June 7, 2007

Menu, from KODAK, by Blaise Cendrars, 1926


1.

Truffled green turtle liver
Lobster Mexican
Florida pheasant
Iguana with Carribean sauce
Gumbo and palmetto

3.

Winnipeg salmon
Scottish leg of lamb
Royal Canadian apples
Old French wines

8.

River crab and pimento stew
Suckling pig ringed with fried bananas
Hedgehog ravensara
Fruit

~
I find this translation quite good but I cannot cite the translator, this having been found on the web. Living near Puerto Nuevo, the "so-called" lobster capital of Baja California, I must say that their lobster does not cut it one bit. Nothing beats the cold-water lobster from my mother's New Brunswick.

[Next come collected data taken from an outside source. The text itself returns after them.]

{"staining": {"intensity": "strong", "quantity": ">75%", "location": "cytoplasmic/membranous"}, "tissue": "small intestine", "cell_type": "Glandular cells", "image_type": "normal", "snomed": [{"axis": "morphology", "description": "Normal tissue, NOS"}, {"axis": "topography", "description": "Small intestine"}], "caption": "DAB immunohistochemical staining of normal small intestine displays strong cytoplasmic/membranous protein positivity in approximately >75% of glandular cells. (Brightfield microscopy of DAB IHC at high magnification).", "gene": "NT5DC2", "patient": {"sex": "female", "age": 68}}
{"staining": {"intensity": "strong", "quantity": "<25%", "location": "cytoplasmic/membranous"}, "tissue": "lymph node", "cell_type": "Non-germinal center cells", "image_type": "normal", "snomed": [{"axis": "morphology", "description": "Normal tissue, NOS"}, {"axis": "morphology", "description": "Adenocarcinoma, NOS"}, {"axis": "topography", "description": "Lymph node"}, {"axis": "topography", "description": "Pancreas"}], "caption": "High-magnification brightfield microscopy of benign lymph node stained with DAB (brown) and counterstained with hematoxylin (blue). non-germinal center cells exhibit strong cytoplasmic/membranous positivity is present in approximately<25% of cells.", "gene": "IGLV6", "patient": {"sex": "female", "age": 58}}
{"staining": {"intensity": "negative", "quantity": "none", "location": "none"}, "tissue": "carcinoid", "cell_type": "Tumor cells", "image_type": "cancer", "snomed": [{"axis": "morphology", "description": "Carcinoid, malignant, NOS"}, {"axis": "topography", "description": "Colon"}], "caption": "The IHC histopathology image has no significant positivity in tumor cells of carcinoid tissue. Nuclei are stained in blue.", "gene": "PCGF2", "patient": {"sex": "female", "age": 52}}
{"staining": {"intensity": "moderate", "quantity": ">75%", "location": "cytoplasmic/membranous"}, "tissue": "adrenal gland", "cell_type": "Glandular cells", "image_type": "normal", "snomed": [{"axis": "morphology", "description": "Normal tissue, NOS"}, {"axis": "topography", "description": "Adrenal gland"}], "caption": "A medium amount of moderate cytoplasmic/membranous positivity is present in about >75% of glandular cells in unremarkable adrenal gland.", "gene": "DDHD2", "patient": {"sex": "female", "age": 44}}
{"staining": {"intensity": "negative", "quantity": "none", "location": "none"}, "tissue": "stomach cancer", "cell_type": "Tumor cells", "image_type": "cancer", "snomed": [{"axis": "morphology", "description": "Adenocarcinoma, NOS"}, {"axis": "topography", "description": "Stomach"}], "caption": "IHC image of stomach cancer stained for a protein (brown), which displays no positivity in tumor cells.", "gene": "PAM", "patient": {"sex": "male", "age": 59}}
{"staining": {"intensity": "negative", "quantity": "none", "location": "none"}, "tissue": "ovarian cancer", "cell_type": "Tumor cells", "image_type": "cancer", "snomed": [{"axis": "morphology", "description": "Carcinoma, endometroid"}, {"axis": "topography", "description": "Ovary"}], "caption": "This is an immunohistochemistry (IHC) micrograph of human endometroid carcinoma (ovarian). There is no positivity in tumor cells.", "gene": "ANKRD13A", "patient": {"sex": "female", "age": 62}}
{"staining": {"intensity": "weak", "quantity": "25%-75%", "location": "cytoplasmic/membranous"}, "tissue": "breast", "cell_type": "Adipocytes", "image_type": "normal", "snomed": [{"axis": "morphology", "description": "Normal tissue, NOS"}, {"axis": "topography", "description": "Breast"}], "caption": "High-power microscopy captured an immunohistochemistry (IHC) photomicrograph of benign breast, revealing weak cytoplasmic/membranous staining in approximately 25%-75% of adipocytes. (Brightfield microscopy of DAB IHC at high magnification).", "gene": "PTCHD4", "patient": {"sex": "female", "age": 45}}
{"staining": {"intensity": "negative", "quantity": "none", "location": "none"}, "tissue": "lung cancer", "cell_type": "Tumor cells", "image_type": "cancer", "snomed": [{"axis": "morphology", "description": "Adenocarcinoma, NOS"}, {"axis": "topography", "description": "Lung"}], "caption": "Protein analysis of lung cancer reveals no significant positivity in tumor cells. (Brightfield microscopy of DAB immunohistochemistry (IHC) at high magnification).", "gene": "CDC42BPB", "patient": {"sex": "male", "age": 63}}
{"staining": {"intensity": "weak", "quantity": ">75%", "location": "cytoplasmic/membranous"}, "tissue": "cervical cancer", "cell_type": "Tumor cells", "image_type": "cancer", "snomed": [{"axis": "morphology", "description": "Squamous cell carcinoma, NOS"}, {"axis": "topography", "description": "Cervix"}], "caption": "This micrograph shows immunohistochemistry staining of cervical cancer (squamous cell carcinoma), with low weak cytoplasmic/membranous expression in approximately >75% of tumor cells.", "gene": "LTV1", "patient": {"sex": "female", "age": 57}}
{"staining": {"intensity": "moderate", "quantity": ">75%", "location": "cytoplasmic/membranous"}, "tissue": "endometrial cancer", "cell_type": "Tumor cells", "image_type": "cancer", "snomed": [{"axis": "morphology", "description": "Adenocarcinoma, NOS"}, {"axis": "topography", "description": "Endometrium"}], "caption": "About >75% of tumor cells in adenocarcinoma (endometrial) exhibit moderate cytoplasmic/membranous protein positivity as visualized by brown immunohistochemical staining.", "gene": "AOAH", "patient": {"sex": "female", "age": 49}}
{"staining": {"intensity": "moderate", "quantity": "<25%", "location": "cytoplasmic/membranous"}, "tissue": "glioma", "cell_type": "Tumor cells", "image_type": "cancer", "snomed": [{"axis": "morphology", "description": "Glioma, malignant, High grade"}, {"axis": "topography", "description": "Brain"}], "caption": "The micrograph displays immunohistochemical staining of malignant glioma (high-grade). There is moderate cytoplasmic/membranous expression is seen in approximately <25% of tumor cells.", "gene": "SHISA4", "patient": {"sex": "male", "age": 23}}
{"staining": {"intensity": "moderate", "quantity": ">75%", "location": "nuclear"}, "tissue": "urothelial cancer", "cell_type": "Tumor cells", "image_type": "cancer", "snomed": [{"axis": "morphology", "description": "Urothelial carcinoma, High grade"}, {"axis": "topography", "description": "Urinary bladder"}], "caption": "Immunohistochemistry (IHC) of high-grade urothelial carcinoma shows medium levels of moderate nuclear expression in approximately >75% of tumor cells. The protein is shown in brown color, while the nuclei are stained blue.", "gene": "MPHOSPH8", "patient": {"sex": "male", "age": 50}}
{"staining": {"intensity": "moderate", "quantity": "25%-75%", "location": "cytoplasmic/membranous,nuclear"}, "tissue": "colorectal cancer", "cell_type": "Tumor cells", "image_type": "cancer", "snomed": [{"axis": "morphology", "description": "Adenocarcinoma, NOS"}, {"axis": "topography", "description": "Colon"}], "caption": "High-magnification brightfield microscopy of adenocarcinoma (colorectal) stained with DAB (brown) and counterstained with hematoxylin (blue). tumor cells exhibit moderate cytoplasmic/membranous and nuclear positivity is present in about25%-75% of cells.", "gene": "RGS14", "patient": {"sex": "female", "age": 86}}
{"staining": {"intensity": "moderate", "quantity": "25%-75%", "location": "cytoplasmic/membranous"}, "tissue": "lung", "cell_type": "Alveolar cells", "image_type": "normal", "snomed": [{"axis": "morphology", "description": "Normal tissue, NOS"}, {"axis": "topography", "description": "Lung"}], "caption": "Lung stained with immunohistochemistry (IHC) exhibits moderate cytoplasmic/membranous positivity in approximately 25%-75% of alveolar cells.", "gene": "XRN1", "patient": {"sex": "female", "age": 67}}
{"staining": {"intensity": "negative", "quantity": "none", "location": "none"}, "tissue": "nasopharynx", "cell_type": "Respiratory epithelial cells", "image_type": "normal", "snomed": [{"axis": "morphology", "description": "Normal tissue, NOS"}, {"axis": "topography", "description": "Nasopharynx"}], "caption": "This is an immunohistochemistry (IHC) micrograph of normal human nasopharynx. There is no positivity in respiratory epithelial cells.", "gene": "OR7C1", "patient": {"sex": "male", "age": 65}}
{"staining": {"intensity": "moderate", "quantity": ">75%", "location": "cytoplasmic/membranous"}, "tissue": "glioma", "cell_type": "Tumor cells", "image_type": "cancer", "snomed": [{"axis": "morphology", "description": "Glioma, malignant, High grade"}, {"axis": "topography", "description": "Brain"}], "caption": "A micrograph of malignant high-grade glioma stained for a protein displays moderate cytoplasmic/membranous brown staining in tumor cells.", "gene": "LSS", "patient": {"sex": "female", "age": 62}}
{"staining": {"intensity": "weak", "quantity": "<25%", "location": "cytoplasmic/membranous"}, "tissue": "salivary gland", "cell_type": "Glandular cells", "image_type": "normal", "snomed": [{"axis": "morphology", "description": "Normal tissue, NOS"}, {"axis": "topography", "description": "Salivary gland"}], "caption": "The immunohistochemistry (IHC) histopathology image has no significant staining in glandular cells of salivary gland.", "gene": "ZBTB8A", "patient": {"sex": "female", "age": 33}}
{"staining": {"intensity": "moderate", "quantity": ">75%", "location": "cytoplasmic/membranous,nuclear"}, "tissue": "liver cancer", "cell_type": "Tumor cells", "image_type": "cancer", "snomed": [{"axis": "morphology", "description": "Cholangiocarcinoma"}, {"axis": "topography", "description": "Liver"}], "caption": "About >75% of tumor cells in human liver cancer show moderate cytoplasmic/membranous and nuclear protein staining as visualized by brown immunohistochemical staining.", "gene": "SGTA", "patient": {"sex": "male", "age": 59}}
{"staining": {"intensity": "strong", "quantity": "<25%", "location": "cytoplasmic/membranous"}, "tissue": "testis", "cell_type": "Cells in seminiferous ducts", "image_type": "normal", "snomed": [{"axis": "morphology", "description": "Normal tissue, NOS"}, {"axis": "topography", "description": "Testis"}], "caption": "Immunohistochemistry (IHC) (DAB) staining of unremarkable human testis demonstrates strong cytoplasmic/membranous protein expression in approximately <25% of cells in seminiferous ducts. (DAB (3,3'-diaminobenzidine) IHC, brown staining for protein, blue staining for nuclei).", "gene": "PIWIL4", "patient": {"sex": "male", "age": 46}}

Anyway that is not the point as reading Cendrars menu IN FRENCH makes your mouth water ....(!)......before your mind realizes the content of the poem. F'r'instance, there aint no salmons in Winnipeg. I know. I was born there, 2200 miles from the nearest ocean. Isn't that one more proof of the power of poetry!

So, after all this, I must reveal that apparently Cendrars stole the scenes in "Kodak" by revising passages from an adventure novel called "The Mysterious Doctor Cornelius, by Gustave Le Rouge, a voluminous author of pulp fiction. Ah, orientalism at its best.

Another interesting note is that Cendrars was forced to change the name of the book because the Kodak Co. threatened to sue for using their name without permission. So he changed the title to "Documentaries." Cendrars tried to argue that he was giving the company free publicity, but Kodak Co. thought that it was actually detrimental because it "distracted customers from the precise uses" of their products.